Work item |
Look below for lines that hold the string "down" and copy each one.

******

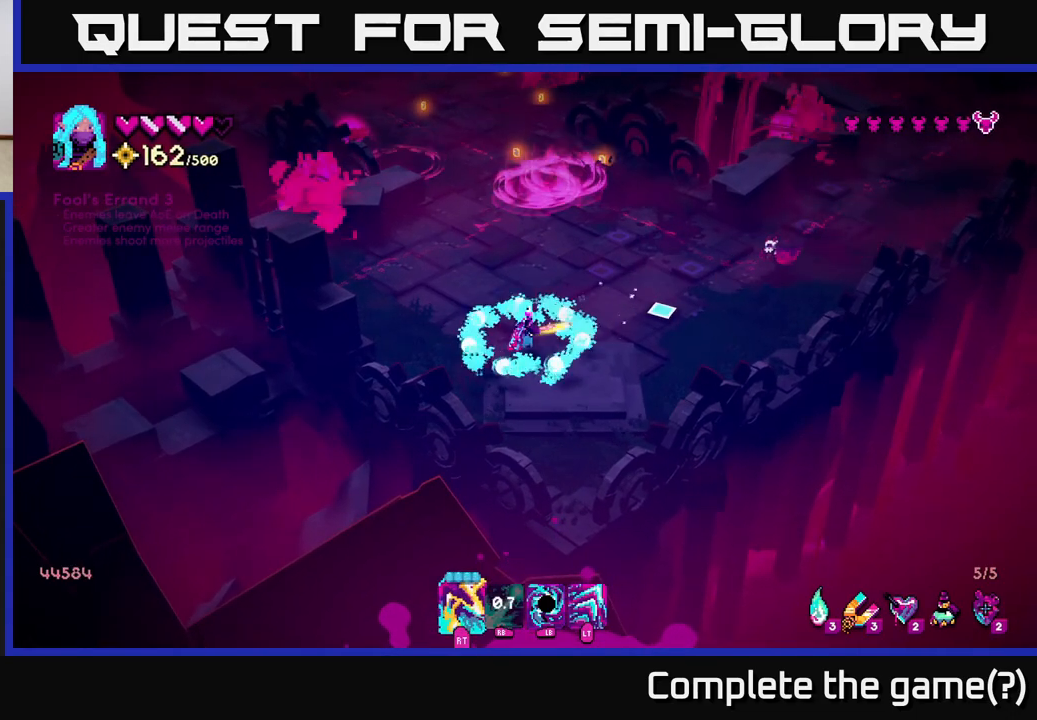
{"buttons": [], "left_stick": "center", "right_stick": "up-right", "events": [[133, "R2", "down"], [217, "R2", "up"]]}
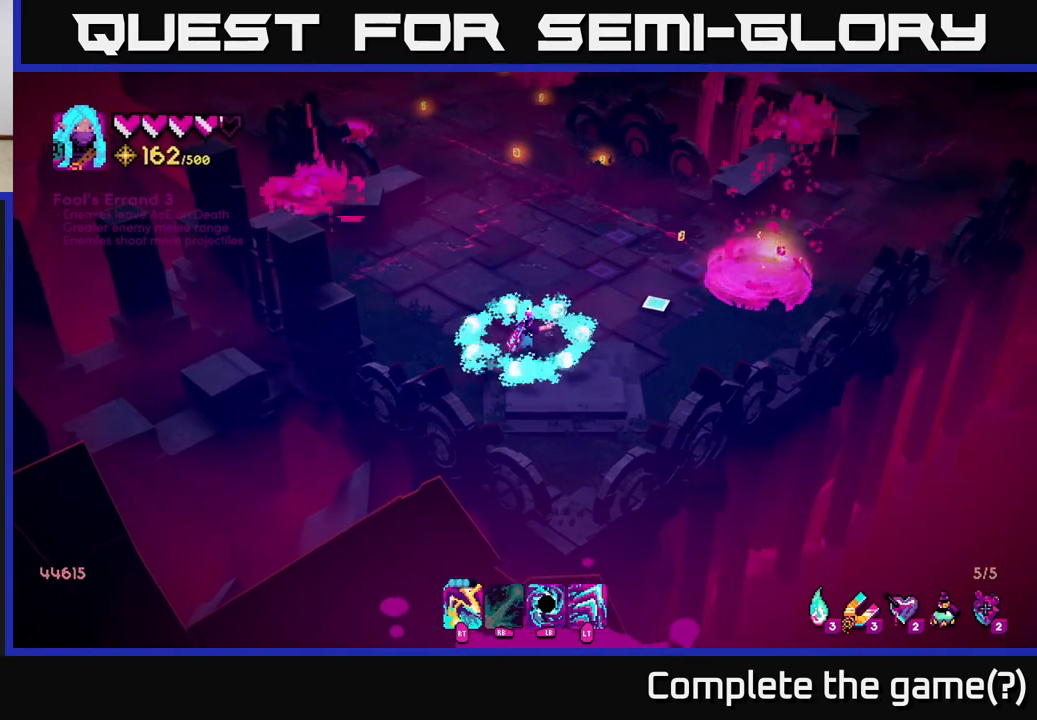
{"buttons": [], "left_stick": "center", "right_stick": "up-right", "events": []}
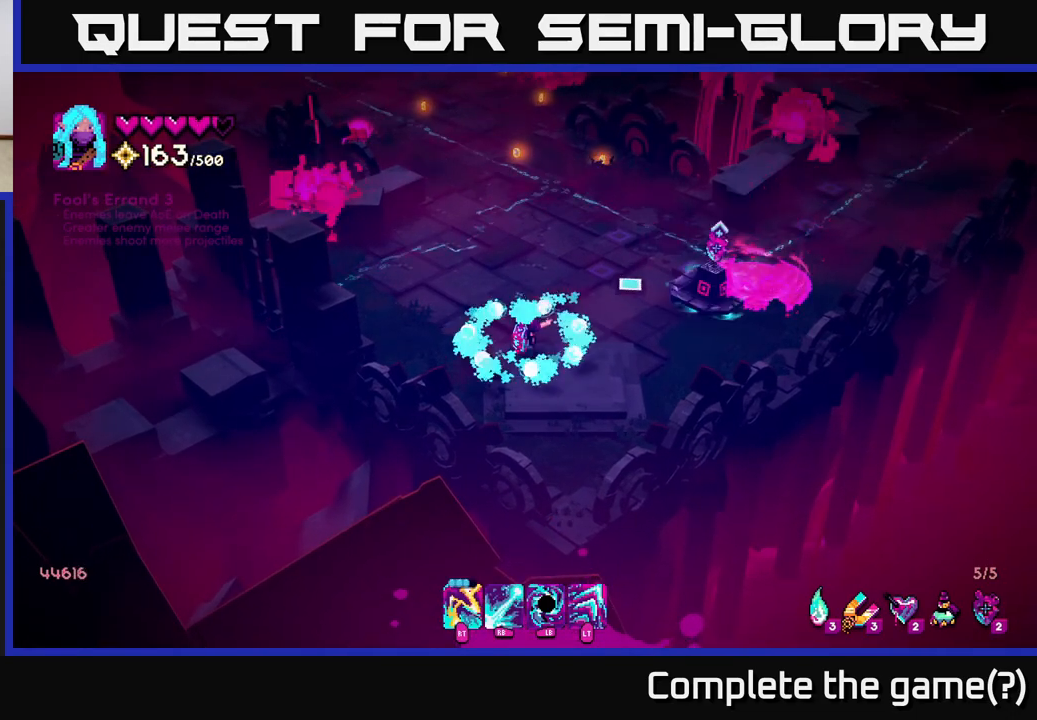
{"buttons": [], "left_stick": "center", "right_stick": "up-right", "events": []}
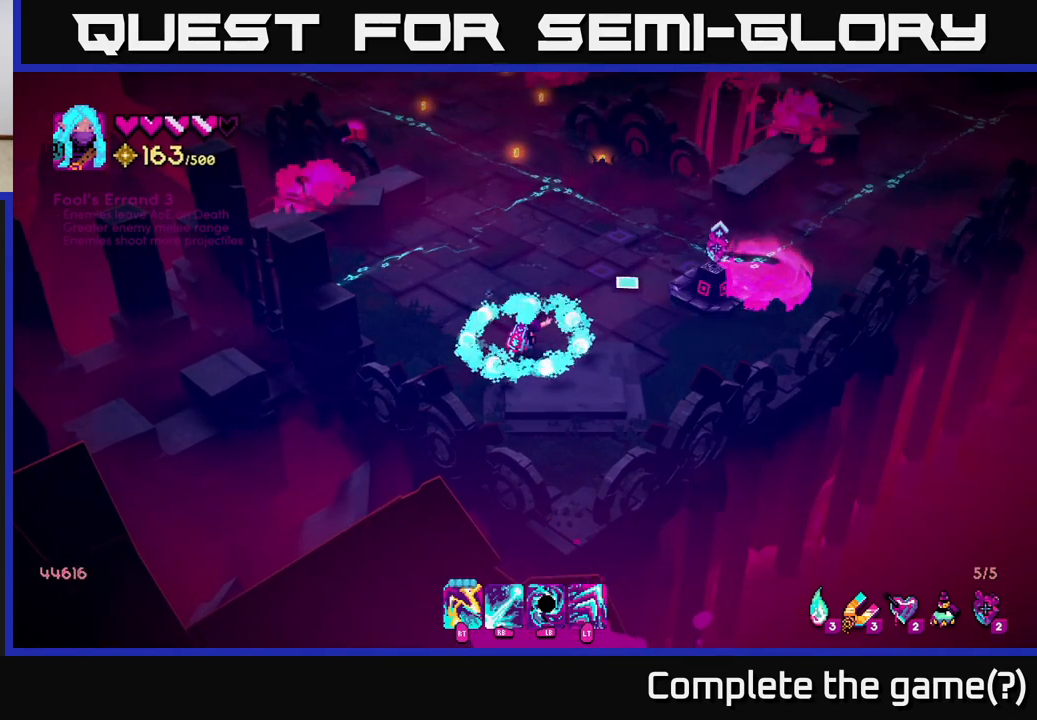
{"buttons": [], "left_stick": "up", "right_stick": "up", "events": [[83, "left_stick", "up"], [250, "right_stick", "center"], [467, "right_stick", "up"]]}
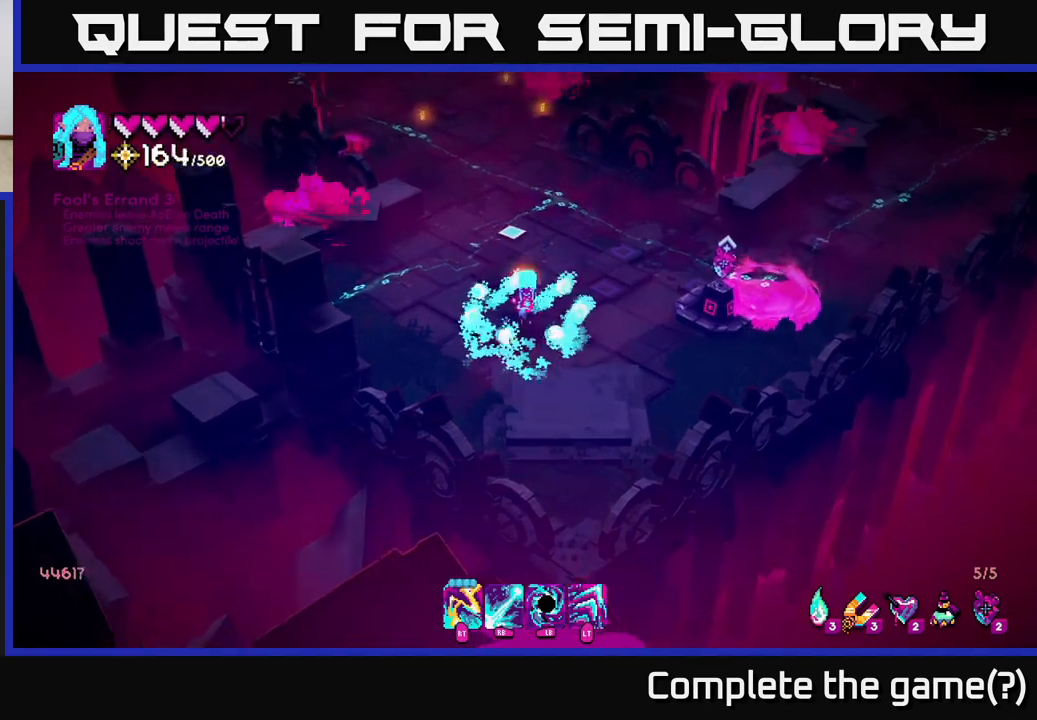
{"buttons": [], "left_stick": "up", "right_stick": "up", "events": []}
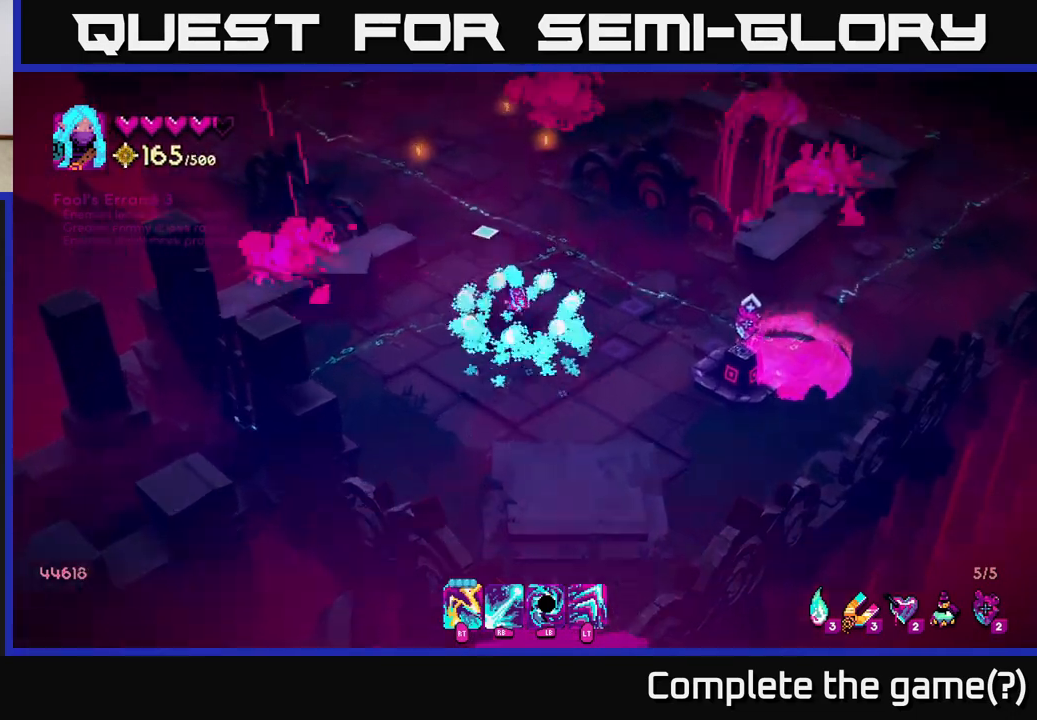
{"buttons": [], "left_stick": "up", "right_stick": "up", "events": []}
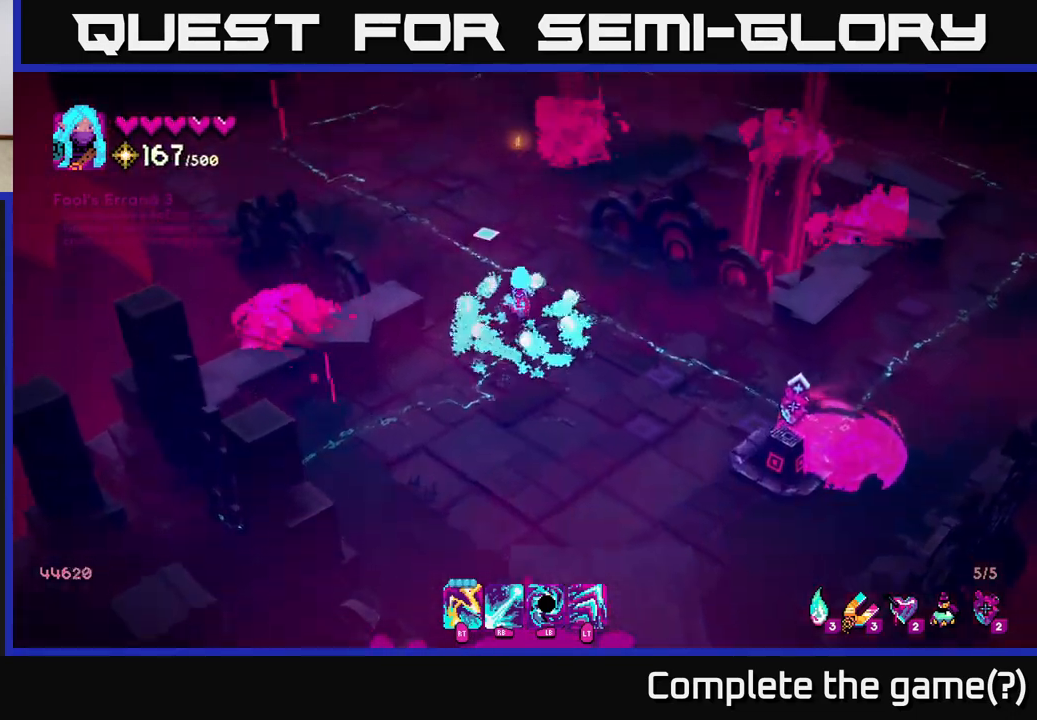
{"buttons": [], "left_stick": "down-right", "right_stick": "up-right", "events": [[467, "right_stick", "up-right"], [500, "left_stick", "down-right"]]}
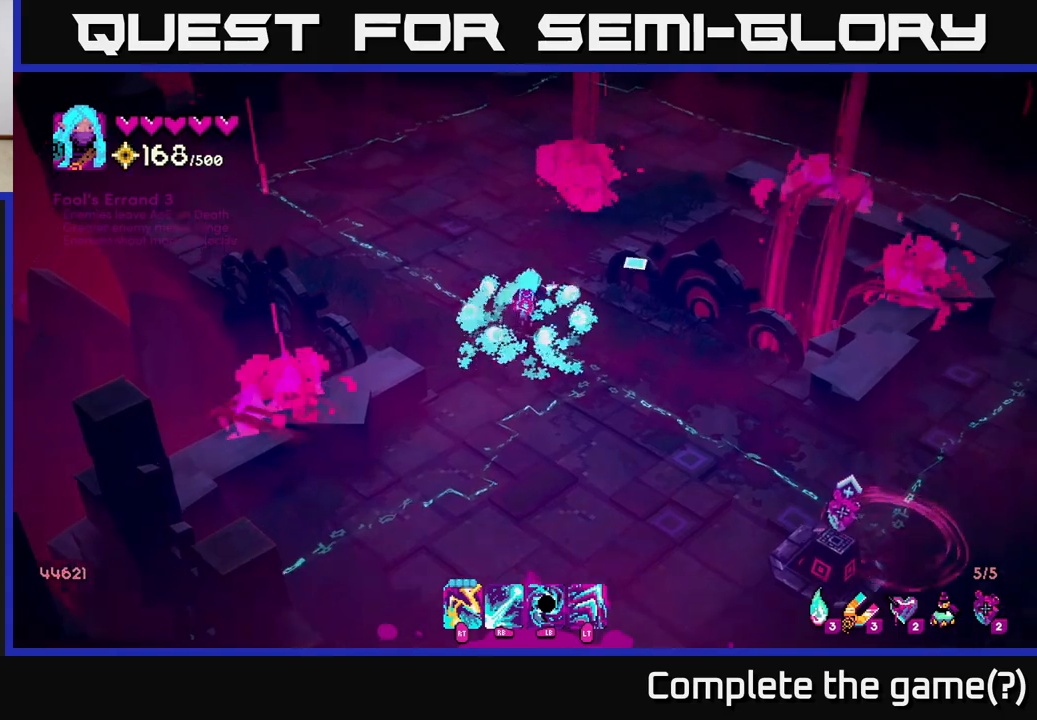
{"buttons": [], "left_stick": "down-right", "right_stick": "down-right", "events": [[17, "right_stick", "right"], [250, "right_stick", "down-right"]]}
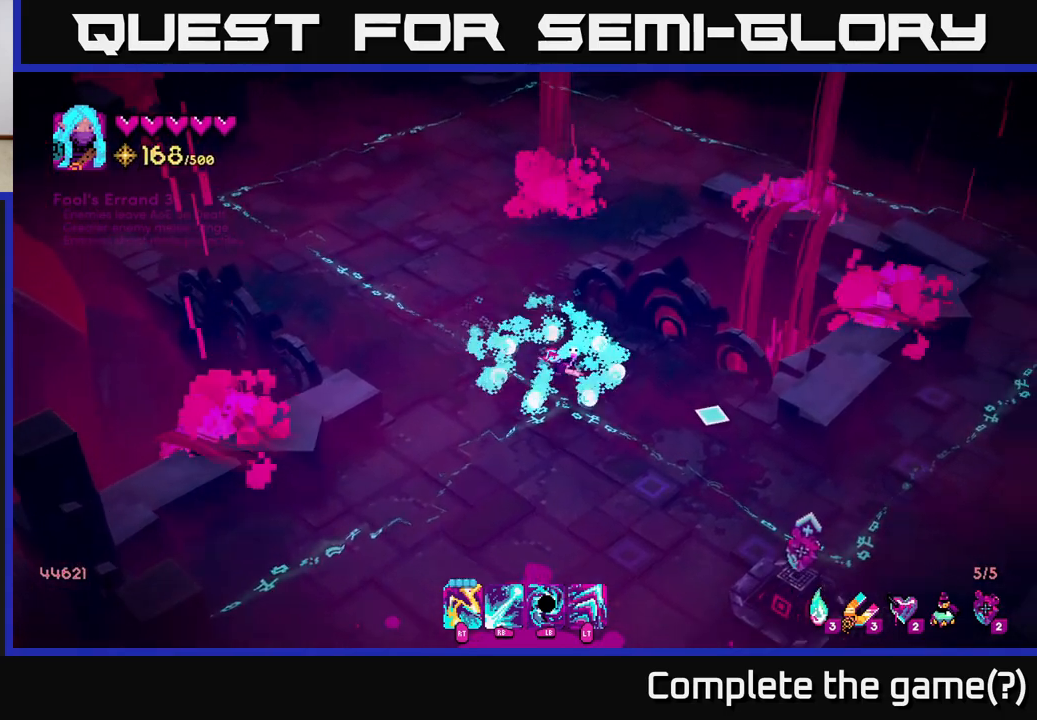
{"buttons": [], "left_stick": "down-right", "right_stick": "center", "events": [[383, "right_stick", "center"]]}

******

Response to this task |
{"buttons": [], "left_stick": "center", "right_stick": "up-right", "events": [[133, "R2", "down"], [217, "R2", "up"]]}
{"buttons": [], "left_stick": "down-right", "right_stick": "up-right", "events": [[467, "right_stick", "up-right"], [500, "left_stick", "down-right"]]}
{"buttons": [], "left_stick": "down-right", "right_stick": "down-right", "events": [[17, "right_stick", "right"], [250, "right_stick", "down-right"]]}
{"buttons": [], "left_stick": "down-right", "right_stick": "center", "events": [[383, "right_stick", "center"]]}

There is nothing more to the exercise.